- Nickname: The Bull
- Born: 10 November 1897 Wahgunyah, Victoria, Australia
- Died: 23 May 1973 (aged 75) Adelaide, South Australia, Australia
- Allegiance: Australia
- Branch: Australian Army
- Service years: 1915–1919 1921–1945
- Rank: Brigadier
- Commands: 1st Infantry Brigade (1942–45) 2/13th Battalion (1940–41) 36th Battalion (1938–40)
- Conflicts: First World War Gallipoli Campaign; Western Front; ; Second World War Operation Crusader; Siege of Tobruk; ;
- Awards: Distinguished Service Order Military Medal Cross of Valour (Poland)

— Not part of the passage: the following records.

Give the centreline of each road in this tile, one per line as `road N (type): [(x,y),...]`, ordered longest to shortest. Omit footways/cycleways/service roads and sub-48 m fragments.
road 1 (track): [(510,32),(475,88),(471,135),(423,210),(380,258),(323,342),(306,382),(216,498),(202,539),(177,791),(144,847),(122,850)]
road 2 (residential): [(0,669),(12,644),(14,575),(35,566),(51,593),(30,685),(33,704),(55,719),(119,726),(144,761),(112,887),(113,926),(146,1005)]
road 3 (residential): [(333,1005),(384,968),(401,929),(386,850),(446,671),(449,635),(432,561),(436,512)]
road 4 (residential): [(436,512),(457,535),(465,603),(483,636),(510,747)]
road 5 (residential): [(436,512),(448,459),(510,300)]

= Frederick Burrows (Australian soldier) =

Australian Army officer

Brigadier Frederick Alexander Burrows, (10 November 1897 – 23 May 1973) was a salesman and an Australian Army soldier who served in the First and the Second World Wars. A non-commissioned officer in the First World War, during the Second World War he was commander of the 2/13th Battalion during Operation Crusader and the Siege of Tobruk.

==Early life==
Frederick Alexander Burrows was born at Wahgunyah in the Australian state of Victoria on 10 November 1897. He was the second child of a labourer, also named Frederick, and his wife, Hester . He went to schools in New South Wales and was working as a grocer's assistant at the time of his enlistment in the Australian Imperial Force (AIF) in April 1915. He falsified his age in order to join the AIF.

==First World War==
Embarking for Egypt in July 1915, Burrows was posted to the 7th Battalion, at the time serving on the Gallipoli peninsula. The battalion remained there until the evacuation in December, after which it was withdrawn back to Egypt for reorganisation. In March 1916, it was transferred to the Western Front in France. By this time, Burrows had been promoted to lance corporal. Burrows fought in the Battle of Pozières of July 1916, during which he was wounded. He was promoted to sergeant a few months later. The 7th Battalion was transferred to the Ypres sector, and then the Somme, rotating between the two for the next two years. In August 1918, during the German spring offensive, Burrows was awarded the Military Medal for his leadership of a bombing party assaulting German-held trenches. He was wounded for a second time later that month which saw him evacuated to England for medical treatment. On recovering from his wounds, he was commissioned as an officer. He returned to Australia several months after the end of the war, and was discharged from the AIF.

==Interwar period==
Returning to civilian life, Burrows found employment at an engineering company in Melbourne. He retained an interest in military service, and joined the militia, known as Citizens Military Force. He served initially in the 14th Battalion but in 1934, following a transfer to his employer's offices in Sydney where he took up a position as sales manager, he was posted to the 36th Battalion. Four years later, he was promoted to lieutenant colonel and appointed commander of the battalion.

==Second World War==
In March 1940, Burrows was appointed commander of the Eastern Command Recruit Training Depot and then the following month enlisted in the Second Australian Imperial Force for service aboard. He was made commander of the 2/13th Battalion. His new command numbered about 900 personnel and was part of the 20th Brigade, 7th Division. He soon earned the nickname the Bull, on account of his robust voice. Burrows and his battalion arrived in the Middle East in November 1940.

In February 1941, the 20th Brigade, including Burrow's battalion, was transferred to the newly formed 9th Division. The following month, the battalion was in Cyrenaica. In the run-up to and during the Siege of Tobruk, Burrows led his battalion well. During this time, he had to achieve a fighting withdrawal of his battalion at Er Regima, near Benghazi, in the face of advancing German armour and was an aggressive commander at Tobruk, striving to extend the defensive lines. In the latter stages of the defence, his battalion came under the command of the Polish Brigade and was responsible for the western perimeter. When offensive operations in conjunction with Operation Crusader began in November 1941, the 2/13th Battalion provided part of the reserve, the only Australian unit to be involved. During these operations, he arranged and conducted a night attack at Ed Duda on 30 November, successfully recapturing the position that had been lost earlier in the day. The next day he was seriously wounded by artillery.

Because of his wounds, Burrows returned to Australia. He was mentioned in despatches and awarded the Distinguished Service Order for his services in North Africa. He was also awarded a Polish award, the Cross of Valour. In May 1942, he was promoted to brigadier. He commanded the 1st Infantry Brigade, a CMF formation stationed in New South Wales, for the rest of the war. He was placed on the retired list in July 1945, his wounds preventing him from returning to active duty.

==Later life==
On being discharged, Burrows returned to his pre-war role with Cooper Engineering. In 1946, he set up the Adelaide office for the firm. He also served on the Repatriation Board for South Australia for a time. In 1959, he went into retirement. His wife, Isabel , who he had married in 1921, died in 1963. The following year he married again, to Thelma, a widow. He died at Adelaide's Repatriation General Hospital on 23 May 1973. He was survived by his second wife and two children from his first marriage.